Puis interrogeant Katheline.

– Combien de fois, lui dit il, chevauchas-tu un balai pour aller au sabbat ? Combien de fois fis-tu périr le blé dans l’épi le fruit sur l’arbre, le petit dans le ventre de sa mère ? Combien de fois fis-tu de deux frères des ennemis jurés, et de deux sœurs des rivales pleines de haine ?

Katheline voulut parler, mais elle ne le put, et elle agita les bras comme pour dire non. L’échevin dit alors :

– Elle ne parlera que lorsqu’elle sentira fondre au feu toute sa graisse de sorcière. Mettez-la plus près. Katheline cria. L’échevin lui dit :

– Prie Satan qu’il te rafraîchisse.

Elle fit le geste de vouloir ôter ses souliers qui fumaient à l’ardeur du feu.

– Prie Satan qu’il te déchausse, dit l’échevin.

Dix heures sonnaient, qui étaient l’heure du dîner du furieux. Il sortit avec le bourreau et le greffier, laissant Katheline seule devant le feu, dans la grange de torture.

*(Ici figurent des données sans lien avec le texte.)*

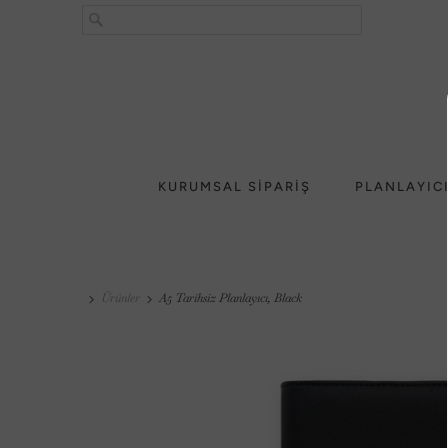
KURUMSAL SİPARİŞ
PLANLAYIC
Ürünler
A5 Tarihsiz Planlayıcı, Black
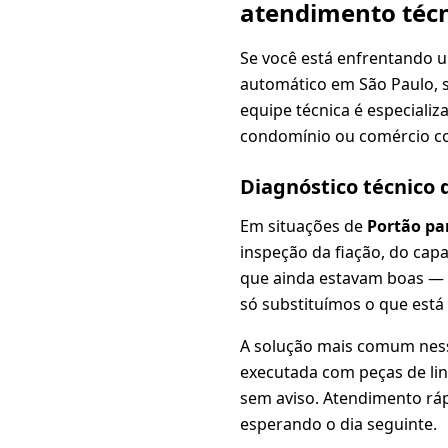
atendimento técn
Se você está enfrentando 
automático em São Paulo, 
equipe técnica é especializ
condomínio ou comércio c
Diagnóstico técnico
Em situações de
Portão pa
inspeção da fiação, do cap
que ainda estavam boas —
só substituímos o que está
A solução mais comum nes
executada com peças de lin
sem aviso. Atendimento ráp
esperando o dia seguinte.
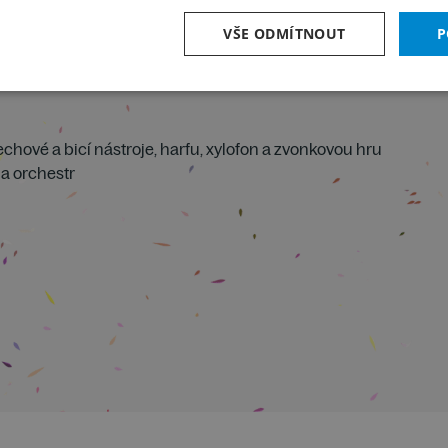
VŠE ODMÍTNOUT
P
hové a bicí nástroje, harfu, xylofon a zvonkovou hru
a orchestr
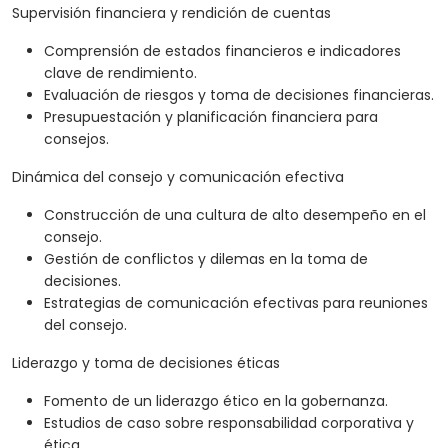
Supervisión financiera y rendición de cuentas
Comprensión de estados financieros e indicadores
clave de rendimiento.
Evaluación de riesgos y toma de decisiones financieras.
Presupuestación y planificación financiera para
consejos.
Dinámica del consejo y comunicación efectiva
Construcción de una cultura de alto desempeño en el
consejo.
Gestión de conflictos y dilemas en la toma de
decisiones.
Estrategias de comunicación efectivas para reuniones
del consejo.
Liderazgo y toma de decisiones éticas
Fomento de un liderazgo ético en la gobernanza.
Estudios de caso sobre responsabilidad corporativa y
ética.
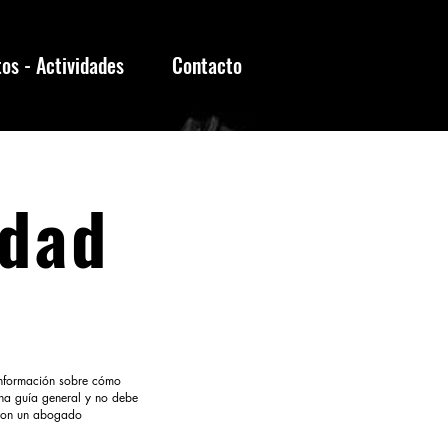
os - Actividades
Contacto
idad
 información sobre cómo
una guía general y no debe
 con un abogado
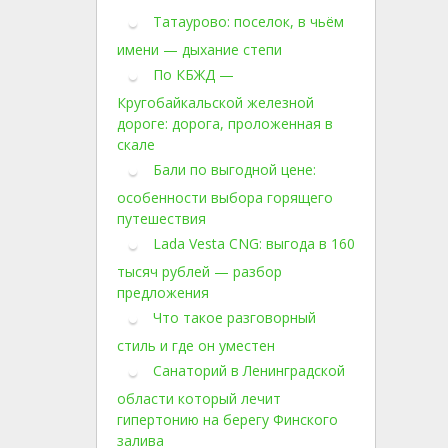
Татаурово: поселок, в чьём
имени — дыхание степи
По КБЖД —
Кругобайкальской железной
дороге: дорога, проложенная в
скале
Бали по выгодной цене:
особенности выбора горящего
путешествия
Lada Vesta CNG: выгода в 160
тысяч рублей — разбор
предложения
Что такое разговорный
стиль и где он уместен
Санаторий в Ленинградской
области который лечит
гипертонию на берегу Финского
залива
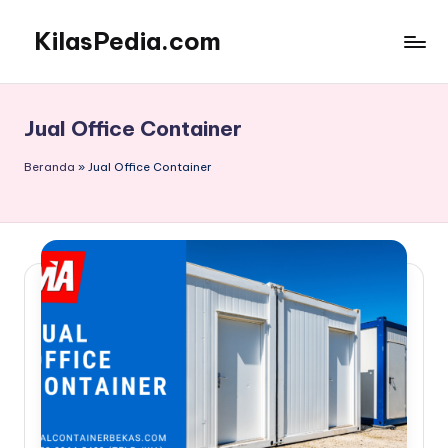
KilasPedia.com
Skip
to
Kilas
content
Informatif
Terdepan
Jual Office Container
Beranda
»
Jual Office Container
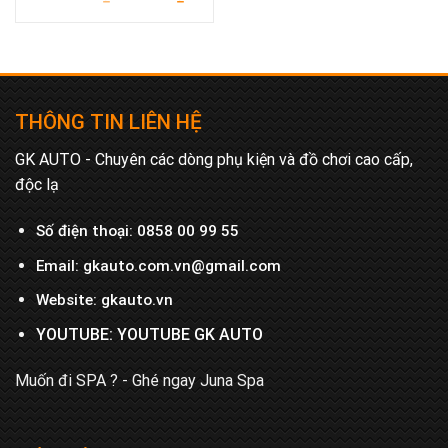
price
price
out of 5
was:
is:
750.000₫.
700.000₫.
THÔNG TIN LIÊN HỆ
GK AUTO - Chuyên các dòng phụ kiện và đồ chơi cao cấp,
độc lạ
Số điện thoại:
0858 00 99 55
Email:
gkauto.com.vn@gmail.com
Website:
gkauto.vn
YOUTUBE:
YOUTUBE GK AUTO
Muốn đi SPA ? - Ghé ngay
Juna Spa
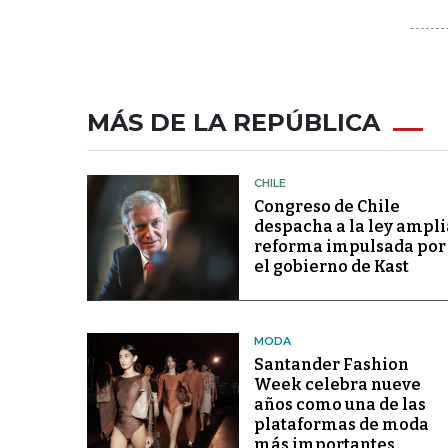
MÁS DE LA REPÚBLICA
CHILE
Congreso de Chile
despacha a la ley ampli
reforma impulsada por
el gobierno de Kast
MODA
Santander Fashion
Week celebra nueve
años como una de las
plataformas de moda
más importantes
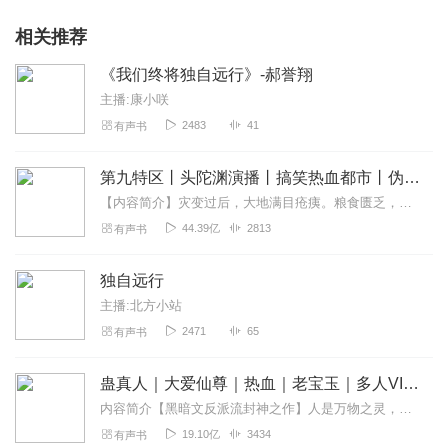
相关推荐
《我们终将独自远行》-郝誉翔
主播:康小咲
2483
41
有声书
第九特区丨头陀渊演播丨搞笑热血都市丨伪戒丨VIP免费多人有声剧
【内容简介】灾变过后，大地满目疮痍。粮食匮乏，资源紧俏，局势混乱……一位从待规划区杀出来的青年，背对着漫天黄沙，孤身来到九区谋生，却不曾想偶然结识三五好友，一念...
44.39亿
2813
有声书
独自远行
主播:北方小站
2471
65
有声书
蛊真人｜大爱仙尊｜热血｜老宝玉｜多人VIP免费有声剧
内容简介【黑暗文反派流封神之作】人是万物之灵，蛊是天地真精。一个穿越者不断重生的故事。一个养蛊、炼蛊、用蛊的奇特世界。配音组（男角色）老宝玉旁白...
19.10亿
3434
有声书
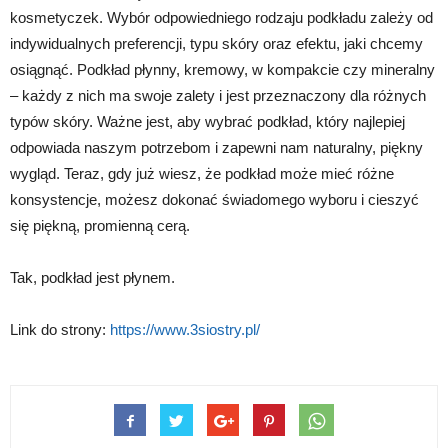
kosmetyczek. Wybór odpowiedniego rodzaju podkładu zależy od
indywidualnych preferencji, typu skóry oraz efektu, jaki chcemy
osiągnąć. Podkład płynny, kremowy, w kompakcie czy mineralny
– każdy z nich ma swoje zalety i jest przeznaczony dla różnych
typów skóry. Ważne jest, aby wybrać podkład, który najlepiej
odpowiada naszym potrzebom i zapewni nam naturalny, piękny
wygląd. Teraz, gdy już wiesz, że podkład może mieć różne
konsystencje, możesz dokonać świadomego wyboru i cieszyć
się piękną, promienną cerą.
Tak, podkład jest płynem.
Link do strony:
https://www.3siostry.pl/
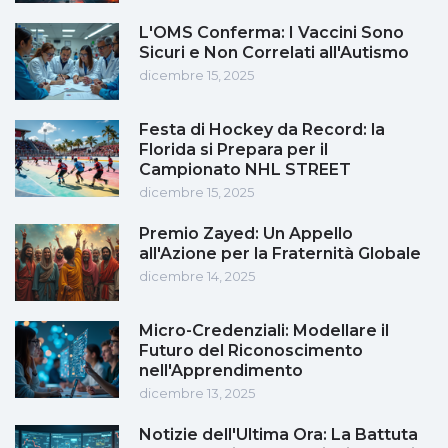
L'OMS Conferma: I Vaccini Sono
Sicuri e Non Correlati all'Autismo
dicembre 15, 2025
Festa di Hockey da Record: la
Florida si Prepara per il
Campionato NHL STREET
dicembre 15, 2025
Premio Zayed: Un Appello
all'Azione per la Fraternità Globale
dicembre 14, 2025
Micro-Credenziali: Modellare il
Futuro del Riconoscimento
nell'Apprendimento
dicembre 13, 2025
Notizie dell'Ultima Ora: La Battuta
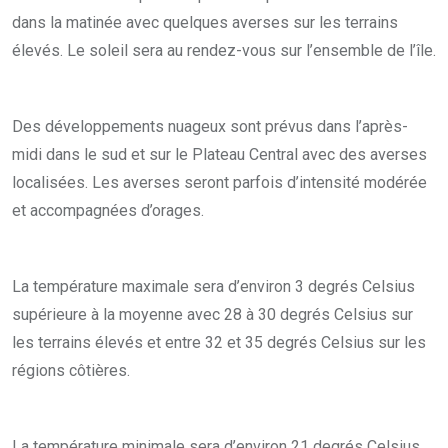
dans la matinée avec quelques averses sur les terrains
élevés. Le soleil sera au rendez-vous sur l’ensemble de l’île.
Des développements nuageux sont prévus dans l’après-
midi dans le sud et sur le Plateau Central avec des averses
localisées. Les averses seront parfois d’intensité modérée
et accompagnées d’orages.
La température maximale sera d’environ 3 degrés Celsius
supérieure à la moyenne avec 28 à 30 degrés Celsius sur
les terrains élevés et entre 32 et 35 degrés Celsius sur les
régions côtières.
La température minimale sera d’environ 21 degrés Celsius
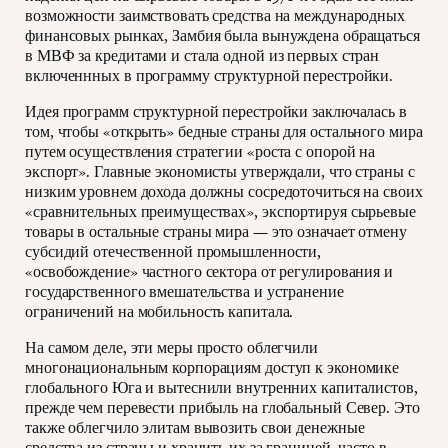
возможности заимствовать средства на международных
финансовых рынках, Замбия была вынуждена обращаться
в МВФ за кредитами и стала одной из первых стран
включеннных в программу структурной перестройки.
Идея программ структурной перестройки заключалась в
том, чтобы «открыть» бедные страны для остального мира
путем осуществления стратегии «роста с опорой на
экспорт». Главные экономисты утверждали, что страны с
низким уровнем дохода должны сосредоточиться на своих
«сравнительных преимуществах», экспортируя сырьевые
товары в остальные страны мира — это означает отмену
субсидий отечественной промышленности,
«освобождение» частного сектора от регулирования и
государственного вмешательства и устранение
ограничений на мобильность капитала.
На самом деле, эти меры просто облегчили
многонациональным корпорациям доступ к экономике
глобального Юга и вытеснили внутренних капиталистов,
прежде чем перевести прибыль на глобальный Север. Это
также облегчило элитам вывозить свои денежные
средства из страны и хранить их за границей, часто в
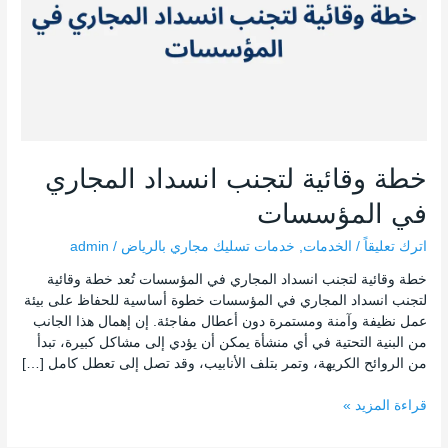
خطة وقائية لتجنب انسداد المجاري
في المؤسسات
اترك تعليقاً
/
الخدمات
,
خدمات تسليك مجاري بالرياض
/
admin
خطة وقائية لتجنب انسداد المجاري في المؤسسات تُعد خطة وقائية
لتجنب انسداد المجاري في المؤسسات خطوة أساسية للحفاظ على بيئة
عمل نظيفة وآمنة ومستمرة دون أعطال مفاجئة. إن إهمال هذا الجانب
من البنية التحتية في أي منشأة يمكن أن يؤدي إلى مشاكل كبيرة، تبدأ
من الروائح الكريهة، وتمر بتلف الأنابيب، وقد تصل إلى تعطل كامل […]
قراءة المزيد »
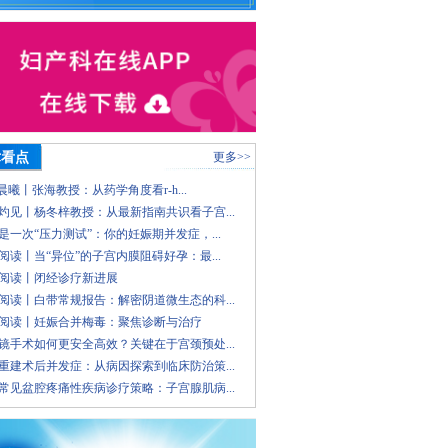
术看点
更多>>
 晨曦丨张海教授：从药学角度看r-h...
灼见丨杨冬梓教授：从最新指南共识看子宫...
是一次“压力测试”：你的妊娠期并发症，...
阅读丨当“异位”的子宫内膜阻碍好孕：最...
阅读丨闭经诊疗新进展
阅读丨白带常规报告：解密阴道微生态的科...
阅读丨妊娠合并梅毒：聚焦诊断与治疗
镜手术如何更安全高效？关键在于宫颈预处...
重建术后并发症：从病因探索到临床防治策...
常见盆腔疼痛性疾病诊疗策略：子宫腺肌病...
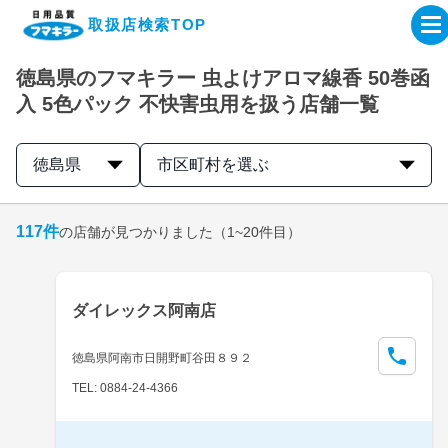
取扱店検索TOP
徳島県のフマキラー 虫よけアロマ線香 50巻函
企業・IR情報サイト
入 5色パック 不快害虫用を扱う店舗一覧
製品情報サイト
徳島県
市区町村を選ぶ
オンラインショップ
117
件
の店舗が見つかりました
（1~20件目）
製品検索はこちら
ダイレックス阿南店
取扱店検索はこちら
徳島県阿南市日開野町谷田８９２
TEL: 0884-24-4366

À onze heures, ils revinrent et trouvèrent Katheline assise raide et immobile. Le greffier dit :

– Elle est morte, je pense.

L’échevin ordonna au bourreau d’ôter Katheline du cercueil et les souliers de ses pieds. Ne pouvant les ôter, celui-ci les coupa et les pieds de Katheline furent vus rouges et saignants.

Et l’échevin, songeant à son repas, la regardait sans sonner mot ; mais bientôt elle reprit ses sens, et tombant par terre, sans pouvoir se relever, nonobstant ses efforts, elle dit à l’échevin :

– Tu me voulus jadis pour épouse, mais maintenant tu ne m’auras plus. Quatre fois trois, c’est le nombre sacré et le treizième c’est le mari.

Puis, comme l’échevin voulait parler, elle lui dit :

– Demeure silencieux, il a l’ouïe plus fine que l’archange qui compte au ciel les battements du cœur des justes. Pourquoi viens-tu si tard ? Quatre fois trois c’est le nombre sacré, il tue ceux qui me veulent.